After that, she’d occasionally talk about how practice was going, but mentions of W clearly dwindled.

I heard that W had dropped out of the four-person act just days before the performance. An Elon Musk–style layoff? I panicked—but apparently, W had chosen not to go on stage himself. “He’s playing the audience role now,” my daughter said, unable to hide her relief.

I felt relieved too, for a different reason. Good. W was shining properly. A joke only lands the first time—it’s proprietary information. Watching rehearsals from the audience’s perspective and giving feedback is a job you can only entrust to someone reliable. Even offstage, it’s a crucial role.

Still, I wondered how the remaining three felt about the stage suddenly being wider by one person. This was something the kids decided in their own world. Adults should keep their mouths shut, I told myself, clenching my teeth. My own workplace isn’t much different, after all. I had no right to comment. And I could imagine the weight my daughter had put down.

Even so, I couldn’t help thinking: if I’d suggested a skit instead of stand-up, might things have turned out differently? Whether it went well or not, I felt unsettled. I no longer knew what kind of feelings I was supposed to have as I awaited performance day.

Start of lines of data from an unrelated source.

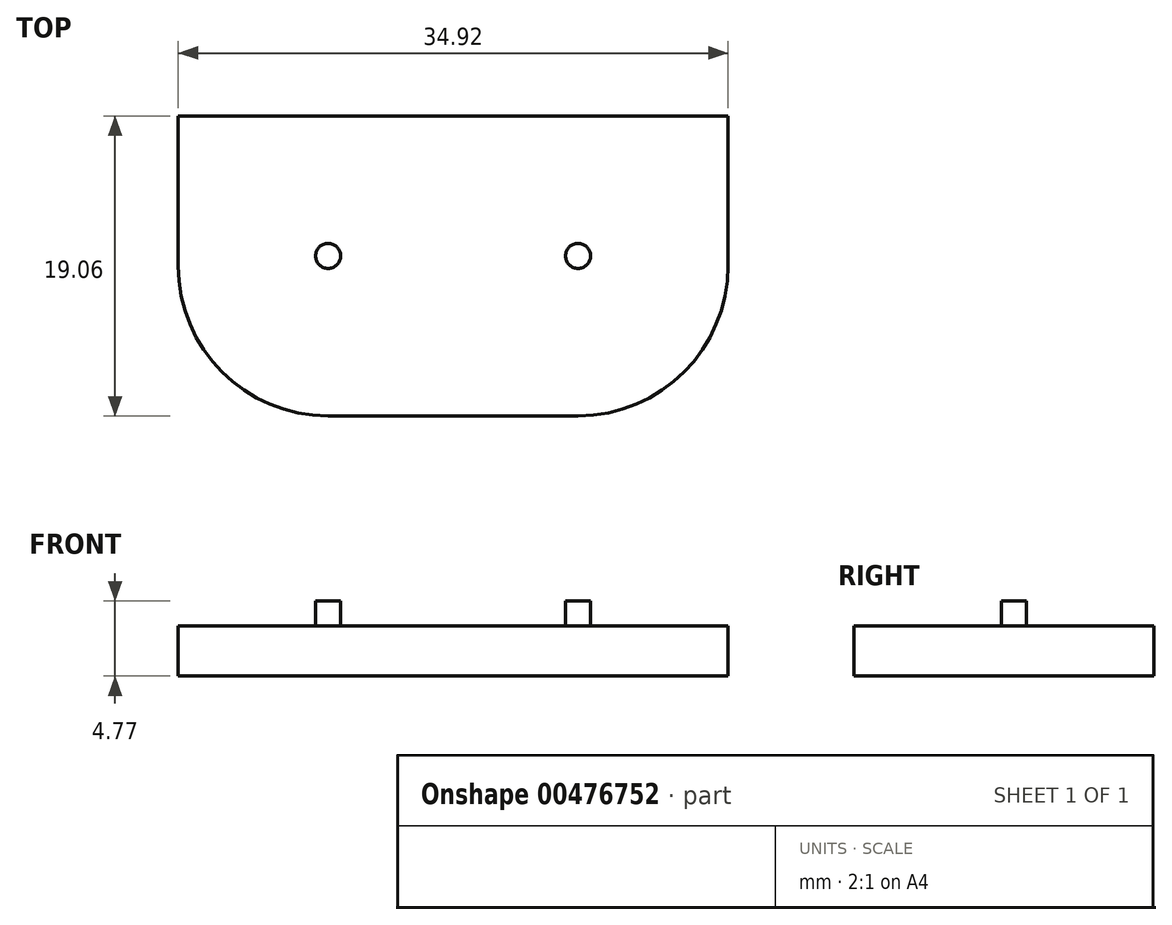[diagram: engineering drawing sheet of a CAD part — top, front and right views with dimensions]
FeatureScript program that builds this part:
annotation { "Feature Type Name" : "Feature", "Feature Type Description" : "" }
export const myFeature = defineFeature(function(context is Context, id is Id, definition is map)
    precondition{}
    {
        {
            var Q0;
            Q0=qCreatedBy(makeId("Top.planeOp"),FACE);
            var sketch = newSketch(context, id + "F0", { "sketchPlane" : qUnion([Q0])});
            skLineSegment(sketch, "E0.bottom", {"start": v(17.46, -9.53) * mm, "end": v(-17.46, -9.53) * mm});
            skLineSegment(sketch, "E0.top", {"start": v(17.46, 9.53) * mm, "end": v(-17.46, 9.53) * mm});
            skLineSegment(sketch, "E0.left", {"start": v(17.46, -9.53) * mm, "end": v(17.46, 9.53) * mm});
            skLineSegment(sketch, "E0.right", {"start": v(-17.46, -9.53) * mm, "end": v(-17.46, 9.52) * mm});
            skPoint(sketch, "E0.middle", {"position": v(0, 0) * mm});
            skCircle(sketch, "E1", {"center": v(-7.94, 0.64) * mm, "radius": 0.8 * mm});
            skCircle(sketch, "E2", {"center": v(7.94, 0.64) * mm, "radius": 0.8 * mm});
            skSolve(sketch);
        }
        {
            var Q0;
            Q0=makeQuery(id+"F0.imprint","IMPRINT",FACE,{"disambiguationData":[TD([[makeQuery(id+"F0.imprint","IMPRINT",EDGE,{"derivedFrom":sQuery(id+"F0.wireOp",EDGE,"E0.bottom")}),-1.0]])]});
            var Q1;
            Q1=makeQuery(id+"F0.imprint","IMPRINT",FACE,{"disambiguationData":[TD([[makeQuery(id+"F0.imprint","IMPRINT",EDGE,{"derivedFrom":sQuery(id+"F0.wireOp",EDGE,"E1")}),1.0]])]});
            var Q2;
            Q2=makeQuery(id+"F0.imprint","IMPRINT",FACE,{"disambiguationData":[TD([[makeQuery(id+"F0.imprint","IMPRINT",EDGE,{"derivedFrom":sQuery(id+"F0.wireOp",EDGE,"E2")}),1.0]])]});
            extrude(context, id + "F1", {"entities" : qUnion([Q0, Q1, Q2]), "depth" : 3.17 * mm, "symmetric" : true});
        }
        {
            var Q0;
            Q0=makeQuery(id+"F0.imprint","IMPRINT",FACE,{"disambiguationData":[TD([[makeQuery(id+"F0.imprint","IMPRINT",EDGE,{"derivedFrom":sQuery(id+"F0.wireOp",EDGE,"E1")}),1.0]])]});
            var Q1;
            Q1=makeQuery(id+"F0.imprint","IMPRINT",FACE,{"disambiguationData":[TD([[makeQuery(id+"F0.imprint","IMPRINT",EDGE,{"derivedFrom":sQuery(id+"F0.wireOp",EDGE,"E2")}),1.0]])]});
            extrude(context, id + "F2", {"entities" : qUnion([Q0, Q1]), "operationType" : NewBodyOperationType.ADD, "depth" : 3.17 * mm});
        }
        {
            var Q0;
            Q0=makeQuery(id+"F1.opExtrude","SWEPT_EDGE",EDGE,{"disambiguationData":[OSD([sQuery(id+"F0.wireOp",EDGE,"E0.bottom"),sQuery(id+"F0.wireOp",EDGE,"E0.left")])]});
            var Q1;
            Q1=makeQuery(id+"F1.opExtrude","SWEPT_EDGE",EDGE,{"disambiguationData":[OSD([sQuery(id+"F0.wireOp",EDGE,"E0.bottom"),sQuery(id+"F0.wireOp",EDGE,"E0.right")])]});
            fillet(context, id + "F3", {"entities" : qUnion([Q0, Q1]), "radius" : 9.52 * mm, "tangentPropagation" : true, "allowEdgeOverflow" : false});
        }
    });
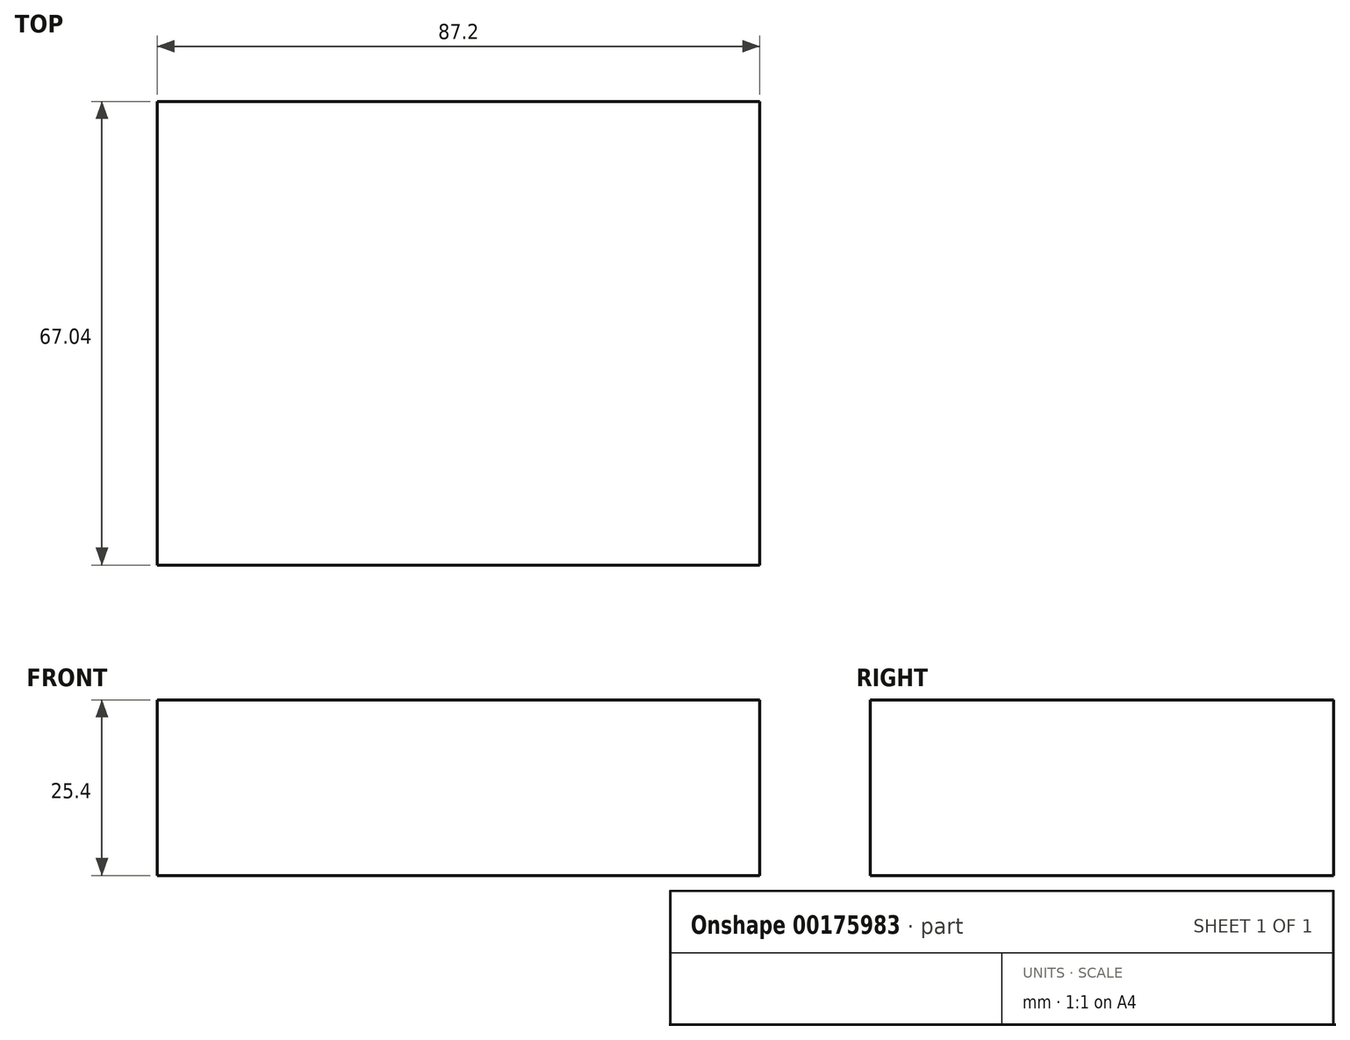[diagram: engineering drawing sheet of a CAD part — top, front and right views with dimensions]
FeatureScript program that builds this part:
annotation { "Feature Type Name" : "Feature", "Feature Type Description" : "" }
export const myFeature = defineFeature(function(context is Context, id is Id, definition is map)
    precondition{}
    {
        {
            var Q0;
            Q0=qCreatedBy(makeId("Top.planeOp"),FACE);
            var sketch = newSketch(context, id + "F0", { "sketchPlane" : qUnion([Q0])});
            skLineSegment(sketch, "E0.bottom", {"start": v(43.6, 33.52) * mm, "end": v(-43.6, 33.52) * mm});
            skLineSegment(sketch, "E0.top", {"start": v(43.6, -33.52) * mm, "end": v(-43.6, -33.52) * mm});
            skLineSegment(sketch, "E0.left", {"start": v(43.6, 33.52) * mm, "end": v(43.6, -33.52) * mm});
            skLineSegment(sketch, "E0.right", {"start": v(-43.6, 33.52) * mm, "end": v(-43.6, -33.52) * mm});
            skPoint(sketch, "E0.middle", {"position": v(0, 0) * mm});
            skCircle(sketch, "E1", {"center": v(0, 0) * mm, "radius": 55 * mm});
            skSolve(sketch);
        }
        {
            var Q0;
            Q0=makeQuery(id+"F0.imprint","IMPRINT",FACE,{"disambiguationData":[TD([[makeQuery(id+"F0.imprint","IMPRINT",EDGE,{"derivedFrom":sQuery(id+"F0.wireOp",EDGE,"E0.bottom")}),1.0]])]});
            extrude(context, id + "F1", {"entities" : qUnion([Q0]), "depth" : 25.4 * mm});
        }
    });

“Today was the preview, right?” At dinner, my daughter brought it up herself. Thanks—I was too scared to ask.
“So? How was it?” “W got the biggest laugh.”

What?

They’d practiced hard. Too hard. They’d forgotten about promotion. In other words, they never advertised. The performance was scheduled for lunch recess, after the meal. The moment the chime rang—kiiin—everyone bolted for the playground, probably at top speed from the first step.

“Please don’t go play! The Comedy Company has an announcement!” My daughter desperately tried to stop them, but it was hopeless. No one was listening.

“And then, W just yelled—really loudly—”

It’s funny, come watch!

She cupped her hands around her mouth like a megaphone, imitating W.

“He was like, ‘It’s definitely funny! Definitely funny!’ And everyone cracked up.” “W for real? That’s wild. Dude’s loud! That’s hilarious!” “That was the peak,” she said.

W awakened his innate power for drawing a crowd and managed to bring in a sizable audience. And then my daughter and the others completely bombed.

I imagined W, standing outside the cluster of people, watching the act unfold in a classroom so silent you could hear the playground outside. Dinner tasted amazing that night.

Apparently, everyone now calls W the “Manager.” Because he gathers customers. For some reason, the setting is a theater. “Aren’t nicknames banned?” I asked. “Well… the teacher didn’t say anything.”

Well, no one’s going to bully the Manager. He might even get headhunted by another company. W has become a pioneer in the nickname world.

As for my daughter, the CEO, she hasn’t yet come to me for advice on the next routine. Too bad. Dad’s got a pretty good idea.